Given a class inheritance hierarchy:

sample class inheritance hierarchy

which says:

class S inherits A1 and A2
class A1 and A2 inherits B1
class A2 inherits B2
class B2 inherits C1

and for class A1, B1, B2, C1, they have classifierBehavior attribute setted, while the class S has no classiferBehavior.

Now the question is, when I run simulation for class S, then what behavior should be executed?

In Cameo Systems Modeler, the simulation engine will execute classifier behavior of A1, B1, and B2.

Is this the correct way and can be derived from UML spec?


Solution

  • The UML specification doesn't tell us how to deal with multiple inherited classifierBehaviors. However, the fUML specification says:

    fUML 1.5 (page 151): [5] startBehavior [...] create a classifier behavior invocation for each of the types of the object of this object activation which has a classifier behavior [...].

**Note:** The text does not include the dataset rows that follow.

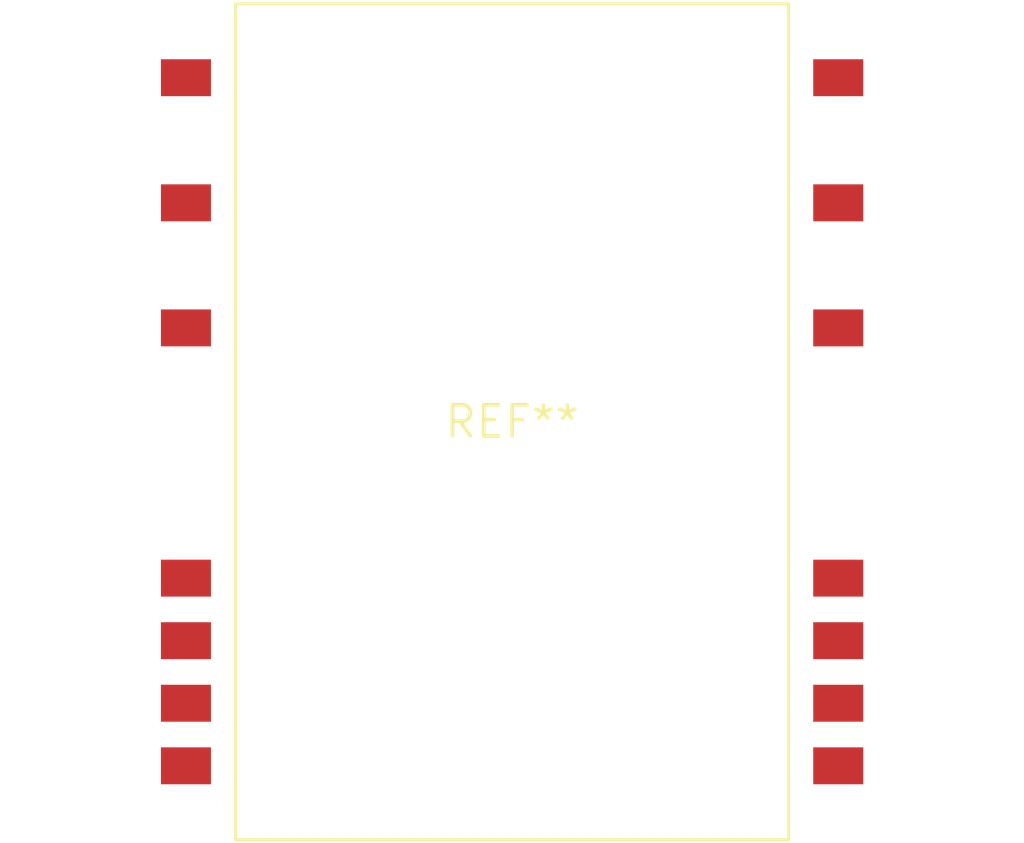
<source format=kicad_pcb>
(kicad_pcb (version 20240108) (generator pcbnew)

  (general
    (thickness 1.6)
  )

  (paper "A4")
  (layers
    (0 "F.Cu" signal)
    (31 "B.Cu" signal)
    (32 "B.Adhes" user "B.Adhesive")
    (33 "F.Adhes" user "F.Adhesive")
    (34 "B.Paste" user)
    (35 "F.Paste" user)
    (36 "B.SilkS" user "B.Silkscreen")
    (37 "F.SilkS" user "F.Silkscreen")
    (38 "B.Mask" user)
    (39 "F.Mask" user)
    (40 "Dwgs.User" user "User.Drawings")
    (41 "Cmts.User" user "User.Comments")
    (42 "Eco1.User" user "User.Eco1")
    (43 "Eco2.User" user "User.Eco2")
    (44 "Edge.Cuts" user)
    (45 "Margin" user)
    (46 "B.CrtYd" user "B.Courtyard")
    (47 "F.CrtYd" user "F.Courtyard")
    (48 "B.Fab" user)
    (49 "F.Fab" user)
    (50 "User.1" user)
    (51 "User.2" user)
    (52 "User.3" user)
    (53 "User.4" user)
    (54 "User.5" user)
    (55 "User.6" user)
    (56 "User.7" user)
    (57 "User.8" user)
    (58 "User.9" user)
  )

  (setup
    (pad_to_mask_clearance 0)
    (pcbplotparams
      (layerselection 0x00010fc_ffffffff)
      (plot_on_all_layers_selection 0x0000000_00000000)
      (disableapertmacros false)
      (usegerberextensions false)
      (usegerberattributes false)
      (usegerberadvancedattributes false)
      (creategerberjobfile false)
      (dashed_line_dash_ratio 12.000000)
      (dashed_line_gap_ratio 3.000000)
      (svgprecision 4)
      (plotframeref false)
      (viasonmask false)
      (mode 1)
      (useauxorigin false)
      (hpglpennumber 1)
      (hpglpenspeed 20)
      (hpglpendiameter 15.000000)
      (dxfpolygonmode false)
      (dxfimperialunits false)
      (dxfusepcbnewfont false)
      (psnegative false)
      (psa4output false)
      (plotreference false)
      (plotvalue false)
      (plotinvisibletext false)
      (sketchpadsonfab false)
      (subtractmaskfromsilk false)
      (outputformat 1)
      (mirror false)
      (drillshape 1)
      (scaleselection 1)
      (outputdirectory "")
    )
  )

  (net 0 "")

  (footprint "Converter_ACDC_MeanWell_IRM-02-xx_SMD" (layer "F.Cu") (at 0 0))

)

</source>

    So, I think the Cameo simulation engine works as specified, since the supertypes are in the list of types an object has. And, it really makes sense. If something is of two types, it should exhibit the behavior of both types. For example an inverter-charger will react to the events an inverter and a charger reacts to.

    One thing I didn't find in the specification is, that when a Class has a classifierBehavior, the inherited behaviors should be replaced by it. I think it makes sense, because otherwise the inherited behaviors could never be changed. The simulation engine does exactly this.

    Now, it is possible, that you want to select one of the inherited behaviors instead of defining a new one or executing them concurrently. This could be done by defining an empty Behavior with a generalization to the inherited classifierBehavior and assign this as classifierBehavior. This doesn't work in the simulation engine though. fUML excludes redefinition of ActivityNodes, so this could be an explanation why Activity generalization doesn't work. However, the "Precise Semantics of State Machines" specification allows redefinition of states.

    So the only way I found was to create a new classifierBehavior and call one of the inherited behaviors.

    The situation for resolving the method of an operation is different. For example it could have an output. Here only the modeler can decide, which output shall be returned. This is done by defining a new version of the operation that redefines both old versions and select the behavior from the desired ancestor as method of the new operation. I think this is fairly straight forward and no reason for rejecting multiple inheritance.